Work instruction A:
In the text on the bio-factor and nuclear waste repositories, what do microbial induced electron transfer processes cause?
Work instruction B:
Which effects of the bio-factor does the text on nuclear waste repositories describe? List every one.
Work instruction C:
Carry on the text about the bio-factor and nuclear waste repositories from where it stops.

(Excerpt Opens)

The bio-factor – implications for nuclear waste repository and other key challenges

The energy transition in Germany is one of the greatest challenges for the coming decades. An important part of this is the phase-out of nuclear power generation and the safe long-term storage of highly radioactive waste in a future deep geological repository. When considering safety aspects of a potential repository, the influence of biological processes on the integrity of a potential repository is increasingly taken into account in addition to the necessary (physical-) chemical data basis. The effects of the bio-factor are manifold. Our research shows that the interaction of radionuclides with whole (micro)organisms or organic substances produced by them form complexes that alter the migration behavior of radionuclides. In addition, the mineral phases of the host rock are altered by bio-degradation and biomineralization processes. Another important aspect is that microbial induced electron transfer processes cause corrosion that reduces the integrity of potential containers. Last but not least, metabolic processes, especially under anaerobic conditions, lead to gas production that directly alters physical parameters such as pressure. However, the knowledge gained will not only be incorporated into state-of-the-art algorithms for modeling hydrogeological and ecological systems, but will also be important far beyond repository research.

(Excerpt Closes)
(Dataset excerpts Opens)

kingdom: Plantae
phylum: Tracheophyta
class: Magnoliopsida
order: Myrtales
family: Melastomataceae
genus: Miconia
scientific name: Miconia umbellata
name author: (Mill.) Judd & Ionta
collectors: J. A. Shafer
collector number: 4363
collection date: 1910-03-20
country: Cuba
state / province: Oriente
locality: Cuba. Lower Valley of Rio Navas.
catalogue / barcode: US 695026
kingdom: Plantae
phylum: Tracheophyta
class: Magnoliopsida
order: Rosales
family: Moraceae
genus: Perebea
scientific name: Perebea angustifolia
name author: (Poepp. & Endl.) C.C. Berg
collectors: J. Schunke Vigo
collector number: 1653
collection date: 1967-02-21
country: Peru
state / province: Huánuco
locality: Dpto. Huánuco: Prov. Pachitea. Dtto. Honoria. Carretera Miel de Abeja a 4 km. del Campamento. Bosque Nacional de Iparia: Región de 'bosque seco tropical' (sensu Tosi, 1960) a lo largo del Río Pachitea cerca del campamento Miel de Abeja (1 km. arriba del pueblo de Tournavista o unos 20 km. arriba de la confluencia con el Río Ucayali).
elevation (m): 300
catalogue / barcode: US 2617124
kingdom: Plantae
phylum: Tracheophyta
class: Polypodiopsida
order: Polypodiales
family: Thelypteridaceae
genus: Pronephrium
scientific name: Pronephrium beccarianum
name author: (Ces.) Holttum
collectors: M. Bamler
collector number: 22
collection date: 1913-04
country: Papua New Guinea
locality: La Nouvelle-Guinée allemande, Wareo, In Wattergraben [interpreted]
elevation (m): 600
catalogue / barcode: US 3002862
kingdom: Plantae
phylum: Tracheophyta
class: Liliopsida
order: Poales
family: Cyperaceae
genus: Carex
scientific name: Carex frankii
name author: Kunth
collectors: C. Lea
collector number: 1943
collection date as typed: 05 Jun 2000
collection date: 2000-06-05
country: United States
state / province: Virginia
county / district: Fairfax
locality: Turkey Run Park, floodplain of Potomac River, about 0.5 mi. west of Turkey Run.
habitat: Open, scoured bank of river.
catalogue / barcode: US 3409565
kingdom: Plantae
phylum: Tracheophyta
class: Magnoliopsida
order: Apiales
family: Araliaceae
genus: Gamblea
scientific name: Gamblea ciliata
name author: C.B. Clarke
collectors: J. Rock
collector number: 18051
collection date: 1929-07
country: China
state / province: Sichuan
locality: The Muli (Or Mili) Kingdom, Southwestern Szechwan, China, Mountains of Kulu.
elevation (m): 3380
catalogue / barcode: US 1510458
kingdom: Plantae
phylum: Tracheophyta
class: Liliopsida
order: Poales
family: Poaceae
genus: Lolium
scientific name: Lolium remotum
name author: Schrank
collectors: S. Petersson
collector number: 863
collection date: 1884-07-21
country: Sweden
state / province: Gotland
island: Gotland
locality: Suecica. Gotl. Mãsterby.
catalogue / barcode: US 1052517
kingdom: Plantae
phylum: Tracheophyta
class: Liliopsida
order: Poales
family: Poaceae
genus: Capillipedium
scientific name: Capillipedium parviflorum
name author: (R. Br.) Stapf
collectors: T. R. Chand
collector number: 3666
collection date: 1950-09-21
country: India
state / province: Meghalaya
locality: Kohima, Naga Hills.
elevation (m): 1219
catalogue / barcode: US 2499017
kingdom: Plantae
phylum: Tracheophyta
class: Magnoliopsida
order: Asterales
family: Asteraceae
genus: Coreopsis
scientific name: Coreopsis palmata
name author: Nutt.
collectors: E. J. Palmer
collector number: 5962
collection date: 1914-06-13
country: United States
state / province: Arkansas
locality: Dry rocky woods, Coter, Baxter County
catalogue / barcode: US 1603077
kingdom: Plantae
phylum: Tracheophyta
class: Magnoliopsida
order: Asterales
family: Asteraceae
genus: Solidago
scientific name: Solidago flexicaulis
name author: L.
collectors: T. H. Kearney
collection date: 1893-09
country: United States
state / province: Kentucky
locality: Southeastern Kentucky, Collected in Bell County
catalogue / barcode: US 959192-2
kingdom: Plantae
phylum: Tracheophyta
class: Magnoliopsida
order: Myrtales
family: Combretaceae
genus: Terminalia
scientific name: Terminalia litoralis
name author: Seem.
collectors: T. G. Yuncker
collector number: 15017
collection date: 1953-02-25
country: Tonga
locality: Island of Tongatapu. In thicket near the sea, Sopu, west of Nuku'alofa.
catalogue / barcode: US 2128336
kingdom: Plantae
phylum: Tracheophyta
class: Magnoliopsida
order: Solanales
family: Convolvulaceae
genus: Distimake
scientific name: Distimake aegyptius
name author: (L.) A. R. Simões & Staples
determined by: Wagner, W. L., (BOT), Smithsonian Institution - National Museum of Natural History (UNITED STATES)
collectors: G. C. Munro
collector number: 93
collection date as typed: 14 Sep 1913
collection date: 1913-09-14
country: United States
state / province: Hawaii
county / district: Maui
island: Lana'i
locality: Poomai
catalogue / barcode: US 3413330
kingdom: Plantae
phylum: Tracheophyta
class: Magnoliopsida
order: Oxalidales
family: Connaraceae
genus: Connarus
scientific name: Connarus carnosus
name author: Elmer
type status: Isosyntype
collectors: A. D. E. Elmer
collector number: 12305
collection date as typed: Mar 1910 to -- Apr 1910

(Dataset excerpts Closes)

Your response A:
Corrosion that reduces the integrity of potential containers.

Your response B:
- Radionuclides interact with whole (micro)organisms or the organic substances they produce, forming complexes that alter the migration behavior of radionuclides.
- Bio-degradation and biomineralization processes alter the mineral phases of the host rock.
- Microbial induced electron transfer processes cause corrosion that reduces the integrity of potential containers.
- Metabolic processes, especially under anaerobic conditions, produce gas that directly alters physical parameters such as pressure.

Your response C:
Studying the interaction of radionuclides with bacteria, for example, has provided new insights that have led to the development of an innovative process for plastic electroplating. The novel process allows the coating of highly complex polymer parts with functional metal surfaces while at the same time substituting highly toxic chemicals and saving resources. The investigation and comparison of different mine waters from former uranium ore mining has also led to the development of a new concept for the cost-effective, biotechnological purification of contaminated mine waters. The process and the potential of the procedure are currently being investigated in more detail as part of a project. In addition, thermodynamic studies of biopolymers identified as cellular radionuclide binding sites have demonstrated their potential for separation processes. Due to the chemical similarity of actinides and lanthanides, these findings are being applied to the field of circular economy, rare earth extraction and recycling.
The examples mentioned clearly show how repository and radioecological research can also make an important contribution to a sustainable and successful energy transition beyond the actual research topic.